Rising interest rates generally lead to poor returns for investors in longer duration debt funds. So in a rising interest rate scenario, it would be advisable to stick to shorter or medium duration funds (within the debt fund category), Dheeraj Singh, Head of Investments & Fund Manager – Fixed Income, Taurus Mutual Fund said in an interview to Moneycontrol's Sunil Shankar Matkar.
Q: Overall MF flows seem stable but mutual fund flows into equity schemes (down 49 percent from life high) as well as balanced funds (nearly 97 percent from life high) slowed down drastically on monthly basis in July. Do you think the flows have peaked?
A: Flows in the recent past have possibly reacted to the market volatility witnessed in equity markets in the recent months, especially in shares of companies not included in the main benchmark indices.
Comparison of flows with what they were at life highs is probably an exercise in futility. Great for a headline, but meaningless otherwise.
Q: With interest rates on the rise, do you think debt funds will be a better option for investors?
A: Rising interest rates generally leads to poor returns for investors in longer duration debt funds. It would, therefore, be advisable that investors stick to shorter or medium duration funds (within the debt fund category) as long as they feel that interest rates are on the upswing.
Once the cycle of interest rate turns, they could consider investing in longer duration debt funds.
Q: The market reached new highs - the Nifty surpassed 11,400 levels and the Sensex marching towards 38,000. Is more steam left in the market or could it be rangebound for the next one year?
A: We would not like to comment on specific market index levels.

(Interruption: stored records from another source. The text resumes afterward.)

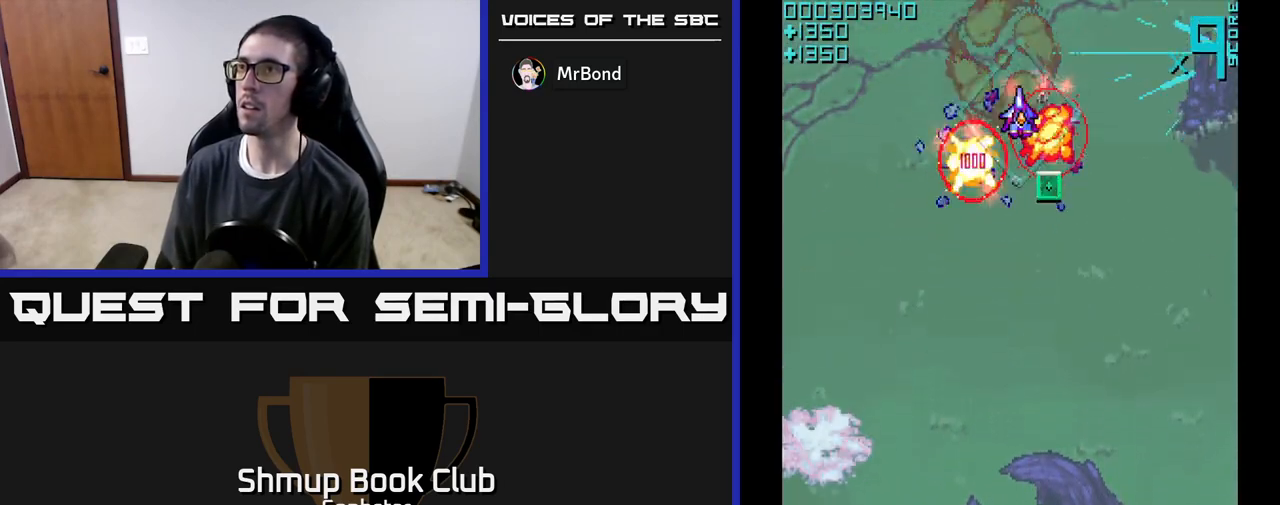
{"buttons": ["DPAD_UP"], "left_stick": "center", "events": [[17, "DPAD_DOWN", "down"], [217, "DPAD_RIGHT", "up"], [283, "DPAD_LEFT", "down"], [333, "DPAD_DOWN", "up"], [433, "DPAD_UP", "down"], [483, "DPAD_LEFT", "up"]]}
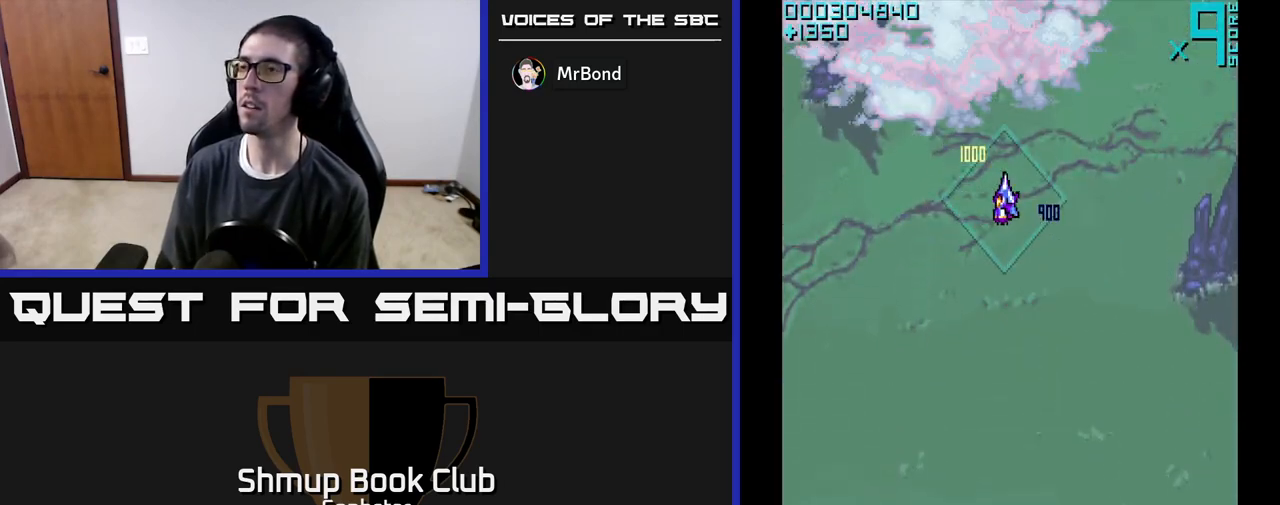
{"buttons": [], "left_stick": "center", "events": [[33, "DPAD_UP", "up"]]}
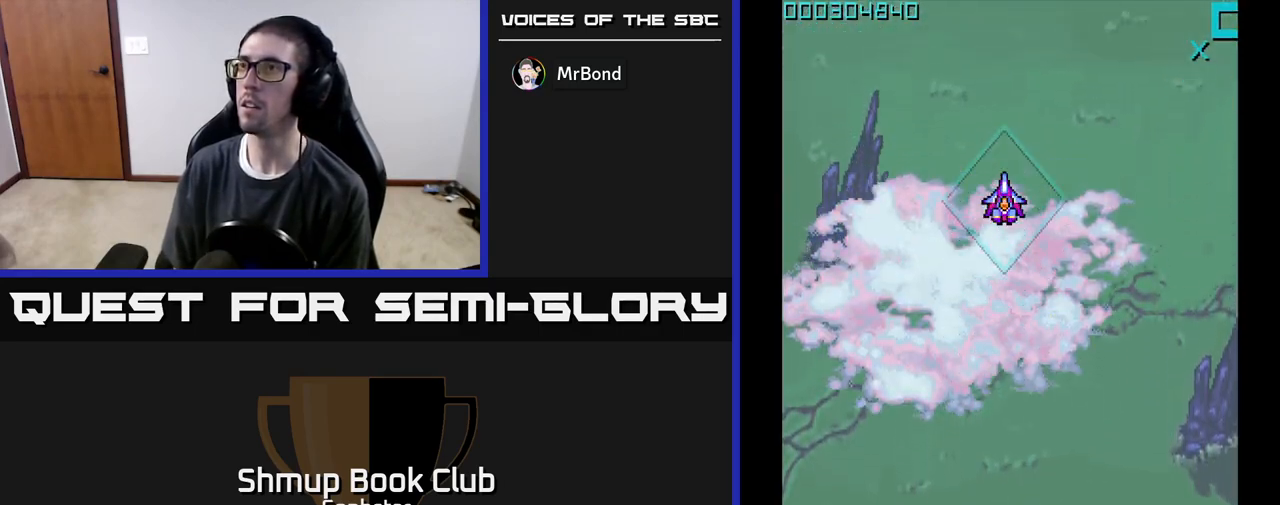
{"buttons": ["A", "DPAD_UP"], "left_stick": "center", "events": [[367, "A", "down"], [450, "DPAD_UP", "down"]]}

However, in the medium to long run, we expect returns from the broader market to track nominal GDP growth.Q: What are the major reasons driving the market higher? Also, what are the key risks and concerns of the market domestically and globally?
A: Expectations of an improved corporate performance is the primary reason driving the market.
Key risks to consider are higher commodity prices, likely higher interest rates and other sector-specific impacts of the insolvency and bankruptcy resolution process etc.
Q: Midcap and smallcap also recovered from 2018 lows but are still down 9-12 percent in 2018? Do you expect it to turn positive or remain volatile in the next one year?
A: Small and mid-cap stocks are by nature volatile (means their prices can display sharp swings). Returns are therefore also likely to remain volatile (excellent in certain time periods and poor in others).